The other thing is: you can use a code "compiler" = minifier. Good tools in this area will try to detect which statements to inline during the compilation step. This way, you keep your code clean and maintainable and can still get that last drop of performance if you still believe in it or really do have an environment where this matters.

Lastly, have some faith in browsers. They will optimize code and they do a pretty darn good job at it these days.


The ECMA Specification

Just to flesh out the reason it behaves this way in terms of the spec, this behavior has been present since version one. The definition there and in 5.1 are semantically equivalent, I'll show the 5.1 definitions.

Section 11.6.1: The Addition operator ( + )

The addition operator either performs string concatenation or numeric addition.

The production AdditiveExpression : AdditiveExpression + MultiplicativeExpression is evaluated as follows:

  1. Let lref be the result of evaluating AdditiveExpression.
  2. Let lval be GetValue(lref).
  3. Let rref be the result of evaluating MultiplicativeExpression.
  4. Let rval be GetValue(rref).
  5. Let lprim be ToPrimitive(lval).
  6. Let rprim be ToPrimitive(rval).
  7. If Type(lprim) is String or Type(rprim) is String, then
    a. Return the String that is the result of concatenating ToString(lprim) followed by ToString(rprim)
  8. Return the result of applying the addition operation to ToNumber(lprim) and ToNumber(rprim). See the Note below 11.6.3.

So, if either value ends up being a String, then ToString is used on both arguments (line 7) and those are concatenated (line 7a). ToPrimitive returns all non-object values unchanged, so null and undefined are untouched:

Section 9.1 ToPrimitive

The abstract operation ToPrimitive takes an input argument and an optional argument PreferredType. The abstract operation ToPrimitive converts its input argument to a non-Object type ... Conversion occurs according to Table 10:

For all non-Object types, including both Null and Undefined, [t]he result equals the input argument (no conversion). So ToPrimitive does nothing here.
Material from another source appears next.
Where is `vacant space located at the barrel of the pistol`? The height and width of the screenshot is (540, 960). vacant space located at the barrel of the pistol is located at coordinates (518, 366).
Finally, Section 9.8 ToString

The abstract operation ToString converts its argument to a value of type String according to Table 13:

Table 13 gives "undefined" for the Undefined type and "null" for the Null type.

Will it change? Is it even an "oddity"?

As others have pointed out, this is very unlikely to change as it would break backward compatibility (and bring no real benefit), even more so given that this behavior is the same since the 1997 version of the spec. I would also not really consider it an oddity.

If you were to change this behavior, would you change the definition of ToString for null and undefined or would you special-case the addition operator for these values? ToString is used many, many places throughout the spec and "null" seems like an uncontroversial choice for representing null. Just to give a couple of examples, in Java "" + null is the string "null" and in Python str(None) is the string "None".

Workaround

Others have given good workarounds, but I would add that I doubt you want to use entity || "" as your strategy since it resolves true to "true" but false to "". The array join in this answer has the more expected behavior, or you could change the implementation of this answer to check entity == null (both null == null and undefined == null are true).